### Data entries
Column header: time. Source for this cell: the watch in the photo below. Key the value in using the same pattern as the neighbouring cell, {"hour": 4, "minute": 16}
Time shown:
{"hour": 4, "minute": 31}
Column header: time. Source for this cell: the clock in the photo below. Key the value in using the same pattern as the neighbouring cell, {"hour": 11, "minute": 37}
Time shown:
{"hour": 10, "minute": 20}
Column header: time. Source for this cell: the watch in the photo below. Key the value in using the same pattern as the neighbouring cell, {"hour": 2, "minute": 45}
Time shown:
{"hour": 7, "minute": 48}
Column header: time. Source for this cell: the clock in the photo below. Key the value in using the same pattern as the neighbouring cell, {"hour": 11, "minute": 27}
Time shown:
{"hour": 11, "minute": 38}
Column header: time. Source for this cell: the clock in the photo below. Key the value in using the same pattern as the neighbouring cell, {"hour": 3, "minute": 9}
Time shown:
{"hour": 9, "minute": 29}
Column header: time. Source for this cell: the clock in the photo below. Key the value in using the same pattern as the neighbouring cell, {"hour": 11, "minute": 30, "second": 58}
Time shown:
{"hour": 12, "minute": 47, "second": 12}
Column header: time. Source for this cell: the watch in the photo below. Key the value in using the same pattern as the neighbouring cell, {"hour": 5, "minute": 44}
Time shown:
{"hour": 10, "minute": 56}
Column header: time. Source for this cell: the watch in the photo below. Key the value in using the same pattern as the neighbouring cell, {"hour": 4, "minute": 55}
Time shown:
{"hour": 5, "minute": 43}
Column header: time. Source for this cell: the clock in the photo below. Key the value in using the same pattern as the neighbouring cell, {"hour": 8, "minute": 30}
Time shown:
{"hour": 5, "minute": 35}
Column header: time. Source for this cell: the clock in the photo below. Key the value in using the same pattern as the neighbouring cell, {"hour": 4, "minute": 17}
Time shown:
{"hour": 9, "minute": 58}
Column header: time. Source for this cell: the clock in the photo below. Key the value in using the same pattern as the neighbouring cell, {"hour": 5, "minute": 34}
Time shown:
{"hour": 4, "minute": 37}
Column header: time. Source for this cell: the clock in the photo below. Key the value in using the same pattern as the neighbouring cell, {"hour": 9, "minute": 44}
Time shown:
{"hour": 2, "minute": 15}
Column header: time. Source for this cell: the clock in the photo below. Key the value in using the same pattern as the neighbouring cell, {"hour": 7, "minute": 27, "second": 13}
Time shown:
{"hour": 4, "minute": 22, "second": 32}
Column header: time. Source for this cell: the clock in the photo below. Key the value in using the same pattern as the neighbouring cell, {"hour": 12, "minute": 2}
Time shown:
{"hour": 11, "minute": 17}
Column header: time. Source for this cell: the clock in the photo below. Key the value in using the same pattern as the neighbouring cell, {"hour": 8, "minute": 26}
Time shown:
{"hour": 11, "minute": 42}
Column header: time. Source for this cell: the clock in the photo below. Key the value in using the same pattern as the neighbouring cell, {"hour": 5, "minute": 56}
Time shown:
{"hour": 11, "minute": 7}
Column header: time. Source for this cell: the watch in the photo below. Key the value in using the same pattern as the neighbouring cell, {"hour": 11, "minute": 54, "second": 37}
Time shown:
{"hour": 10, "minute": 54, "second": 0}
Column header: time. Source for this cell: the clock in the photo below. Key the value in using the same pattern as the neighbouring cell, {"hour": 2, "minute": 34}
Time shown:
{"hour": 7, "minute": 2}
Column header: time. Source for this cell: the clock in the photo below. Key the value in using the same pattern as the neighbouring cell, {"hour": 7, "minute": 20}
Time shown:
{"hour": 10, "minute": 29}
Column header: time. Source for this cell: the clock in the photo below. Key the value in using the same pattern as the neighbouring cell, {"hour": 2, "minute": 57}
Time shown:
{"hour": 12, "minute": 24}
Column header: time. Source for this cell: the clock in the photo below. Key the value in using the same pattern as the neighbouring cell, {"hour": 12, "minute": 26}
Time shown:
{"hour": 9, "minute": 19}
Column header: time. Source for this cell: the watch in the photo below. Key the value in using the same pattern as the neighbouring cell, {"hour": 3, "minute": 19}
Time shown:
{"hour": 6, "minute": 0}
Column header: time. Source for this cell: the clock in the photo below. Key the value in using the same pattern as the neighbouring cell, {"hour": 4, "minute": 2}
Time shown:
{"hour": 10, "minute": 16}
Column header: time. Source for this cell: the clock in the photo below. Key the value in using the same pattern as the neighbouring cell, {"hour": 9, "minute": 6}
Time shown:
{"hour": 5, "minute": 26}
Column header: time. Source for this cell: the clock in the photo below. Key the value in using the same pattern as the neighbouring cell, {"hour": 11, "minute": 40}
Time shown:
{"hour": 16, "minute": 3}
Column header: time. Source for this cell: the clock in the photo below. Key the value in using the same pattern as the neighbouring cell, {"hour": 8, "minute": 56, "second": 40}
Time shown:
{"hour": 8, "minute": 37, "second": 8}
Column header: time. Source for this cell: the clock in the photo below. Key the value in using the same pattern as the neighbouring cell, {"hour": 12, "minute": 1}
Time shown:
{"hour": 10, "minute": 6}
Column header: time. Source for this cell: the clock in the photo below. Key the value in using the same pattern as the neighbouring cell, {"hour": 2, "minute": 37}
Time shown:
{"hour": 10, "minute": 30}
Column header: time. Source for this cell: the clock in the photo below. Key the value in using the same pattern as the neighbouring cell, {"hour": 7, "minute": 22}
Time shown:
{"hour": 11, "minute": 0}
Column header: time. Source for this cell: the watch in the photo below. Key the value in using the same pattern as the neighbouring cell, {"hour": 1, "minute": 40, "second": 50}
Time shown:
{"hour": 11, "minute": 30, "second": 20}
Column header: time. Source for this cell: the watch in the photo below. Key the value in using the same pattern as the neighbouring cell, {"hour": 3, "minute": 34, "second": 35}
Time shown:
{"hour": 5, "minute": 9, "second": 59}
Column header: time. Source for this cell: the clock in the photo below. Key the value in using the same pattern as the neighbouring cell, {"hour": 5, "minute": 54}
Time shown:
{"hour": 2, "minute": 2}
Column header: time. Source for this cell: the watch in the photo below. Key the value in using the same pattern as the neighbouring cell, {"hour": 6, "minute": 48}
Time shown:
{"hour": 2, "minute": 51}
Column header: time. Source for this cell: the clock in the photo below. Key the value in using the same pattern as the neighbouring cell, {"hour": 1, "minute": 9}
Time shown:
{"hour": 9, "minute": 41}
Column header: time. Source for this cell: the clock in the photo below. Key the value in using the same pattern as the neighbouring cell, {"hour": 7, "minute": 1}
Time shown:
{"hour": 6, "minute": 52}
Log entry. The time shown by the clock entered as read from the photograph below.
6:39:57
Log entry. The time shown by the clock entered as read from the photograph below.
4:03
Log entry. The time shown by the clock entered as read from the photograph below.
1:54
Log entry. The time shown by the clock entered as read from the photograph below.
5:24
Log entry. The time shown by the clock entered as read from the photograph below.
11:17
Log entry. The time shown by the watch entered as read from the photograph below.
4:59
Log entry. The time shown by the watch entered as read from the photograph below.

### What is expected
Return every line of the listing above that contains the word "second".

### Written solution
Column header: time. Source for this cell: the clock in the photo below. Key the value in using the same pattern as the neighbouring cell, {"hour": 11, "minute": 30, "second": 58}
{"hour": 12, "minute": 47, "second": 12}
Column header: time. Source for this cell: the clock in the photo below. Key the value in using the same pattern as the neighbouring cell, {"hour": 7, "minute": 27, "second": 13}
{"hour": 4, "minute": 22, "second": 32}
Column header: time. Source for this cell: the watch in the photo below. Key the value in using the same pattern as the neighbouring cell, {"hour": 11, "minute": 54, "second": 37}
{"hour": 10, "minute": 54, "second": 0}
Column header: time. Source for this cell: the clock in the photo below. Key the value in using the same pattern as the neighbouring cell, {"hour": 8, "minute": 56, "second": 40}
{"hour": 8, "minute": 37, "second": 8}
Column header: time. Source for this cell: the watch in the photo below. Key the value in using the same pattern as the neighbouring cell, {"hour": 1, "minute": 40, "second": 50}
{"hour": 11, "minute": 30, "second": 20}
Column header: time. Source for this cell: the watch in the photo below. Key the value in using the same pattern as the neighbouring cell, {"hour": 3, "minute": 34, "second": 35}
{"hour": 5, "minute": 9, "second": 59}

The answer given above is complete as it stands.